Filme conta a aventura de uma garota criada junto a um leão, que rapta o felino para que ele possa viver livre na selva, longe da ação e caçadores e turistas cruéis

“A Menina e o Leão”, que entrou em cartaz este ano nos cinemas, é um filme que divide opiniões. Por um lado, o longa chama a atenção para uma problemática real e preocupante em relação à criação de leões em cativeiro e à caça ilegal destes animais na savana africana. No entanto, por outro lado, a obra explora ao máximo a “fofura” da relação entre a menina e o leão, o que pode gerar um aumento na ilusão de que um animal selvagem pode ser tratado como bicho de estimação. À parte da polêmica ambiental, a obra de Gilles de Maistre tem aspectos positivos e negativos muito latentes, que vão desde o enredo, passando pela trilha sonora, a fotografia e, claro, pela interação entre a menina e o leão.

No longa, a menina Mia (Daniah de Villiers), de 10 anos, está revoltada por ter deixado a vida em Londres para morar com a família em uma fazenda de criação de leões na África do Sul. Sem amigos, ela se apega a um filhote de leão branco, raríssimo, que nasceu em sua fazenda. Ela e o irmão, Mick (Ryan MacLennan), tratam o animal como um gatinho e lhe dão o nome de Charlie.
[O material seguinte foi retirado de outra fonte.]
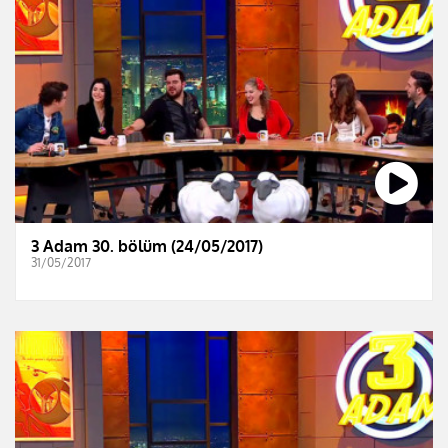
3 Adam 30. bölüm (24/05/2017)
31/05/2017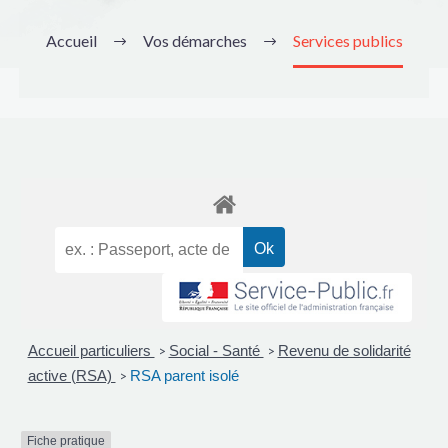
Accueil
Vos démarches
Services publics
Accueil particuliers
Social - Santé
Revenu de solidarité
>
>
active (RSA)
RSA parent isolé
>
Fiche pratique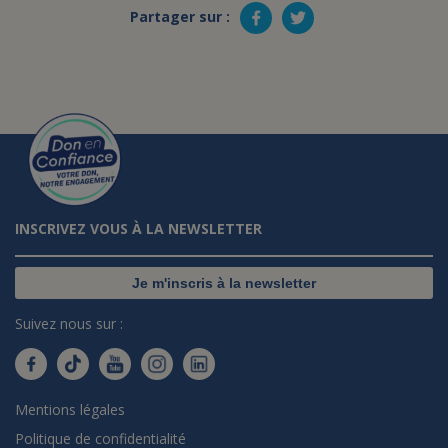
Partager sur :
INSCRIVEZ VOUS À LA NEWSLETTER
Je m'inscris à la newsletter
Suivez nous sur :
Mentions légales
Politique de confidentialité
Quando ele cresce, a família obriga Mia a deixá-lo na jaula, como os outros leões. O tempo passa e a amizade entre a menina, agora uma adolescente, e o leão cresce. Quando um acidente acontece, o pai de Mia, John (Langley Kirkwood) decide vender o valioso animal. O problema é que há muitos compradores que adquirem esses bichos para vendê-los a turistas cuja diversão é matá-los e exibir seus corpos como se fossem troféus.

Como Mia vê um desses assassinatos, ela sente a necessidade de salvar seu Charlie deste triste fim. Com a ajuda do irmão, ela foge e ruma para uma reserva ambiental onde seu leão poderá viver em paz, livre de caçadores. O caminho, porém, não é fácil e Mia tem de fugir da polícia, de seu pai e do comprador de Charlie, que seguem à sua procura. Além disso, Mia também tem de sobreviver à fome, à sede e ao calor. 

Três anos de filmagem

Para contar essa história, Gilles de Maistre filmou durante três anos. O tempo era necessário para criar uma relação de confiança entre o animal e a atriz. As cenas em que os dois brincam impressiona muito. Para que isso fosse possível, o treinador de leões Kevin Richardson acompanhou a equipe ao longo do processo e, além dele, apenas Daniah e Kirkwood podiam interagir com o animal. Além de Charlie, outros cinco leões participam do filme e, após o término da produção, os seis felinos foram viver na reserva de Richardson.

Filmes que contam a amizade entre animais e crianças são sempre tocantes. Quando o animal é um leão, então, difícil não se encantar – mesmo que isso vá contra princípios éticos por conta de questões ambientais e liberdade dos animais. Sem muito esforço, a trama já é suficiente para emocionar o público. O problema é que Maistre apela para o sentimentalismo ao abusar das cenas de “fofura”; ao usar uma trilha sonora desnecessariamente dramática. Assim, ele cria no espectador um desejo mais de posse do que de libertação desses animais selvagens.

Como a ideia é alertar as pessoas para a crueldade dos safáris e defender a vida dos animais livremente em seu hábitat, o filme poderia ser menos propositadamente dramático e mais focado nestas ações ilegais que geram ainda uma grande renda na África. De qualquer forma, “A Menina e o Leão” é um filme simpático e de belas paisagens.